Aus diesen hier nur kurz skizzierten Ebenen ergeben sich für unsere Haltung und unser Handeln als Gruppe weitere Forderungen an Vertreterinnen und Vertreter von Parteien, Bildungs- und KulturträgerInnen und NGOs des demokratischen Spektrums, beispielsweise die Einführung des schwedischen/nordischen Modells zum Thema Prostitution, strikte Ablehnung von Leih-/Kaufmutterschaft, die Abschaffung des §218 und die Anerkennung von Kindern lesbischer Paare ohne Adoptionsverfahren für die Partnerin.
Unsere Kultur
Die Gruppe der Graugänse möchte sich nach innen wie außen offen, unverstellt und achtsam begegnen. Jede Frau ist wichtig, jeder Beitrag hat seine Bedeutung. Wir verstehen demnach unser Miteinander als stärkend, einander fordernd und fördernd – das konstruktive Entwickeln von gemeinsamen Visionen steht im Zentrum, um zur Wahrnehmung von lauten und leisen lesbisch-feministischen Stimmen beizutragen.

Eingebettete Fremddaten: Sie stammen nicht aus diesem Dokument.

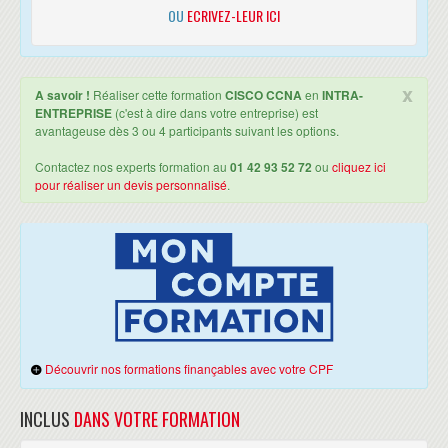
OU
ECRIVEZ-LEUR ICI
x
A savoir !
Réaliser cette formation
CISCO CCNA
en
INTRA-
ENTREPRISE
(c'est à dire dans votre entreprise) est
avantageuse dès 3 ou 4 participants suivant les options.
Contactez nos experts formation au
01 42 93 52 72
ou
cliquez ici
pour réaliser un devis personnalisé
.
Découvrir nos formations finançables avec votre CPF
INCLUS
DANS VOTRE FORMATION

Wir schöpfen Kraft und Energie aus unseren Ideen, unseren Diskussionen und unserer Zusammenarbeit. Wir legen Wert auf vertrauensvollen Austausch, ausgewogene Auseinandersetzung und gegenseitige Unterstützung, Humor und Neugier.
Wenn wir Frauen uns absondern (uns zurückziehen, umgruppieren, transzendieren, ausbrechen, beiseiteschieben, aus dem Rahmen treten, vagabundieren, nein sagen), so übernehmen wir gleichzeitig die Kontrolle über den Zugang und über das Definieren. Wir widersetzen uns also zweifach, da beides den Frauen nicht erlaubt ist. Und beides, Zugangskontrolle und Definitionsmacht sind grundlegende Ingredienzen in der Alchemie der Macht, also sind wir in zweifacher Hinsicht radikal aufständisch.
Marilyn Frye (Reflexionen über Separatismus und Macht, 1983)
Wir erfinden das Rad nicht neu, das haben unsere Vorkämpferinnen bereits getan, und wir jetzigen lesbischen Feministinnen sind unterwegs: Still rising.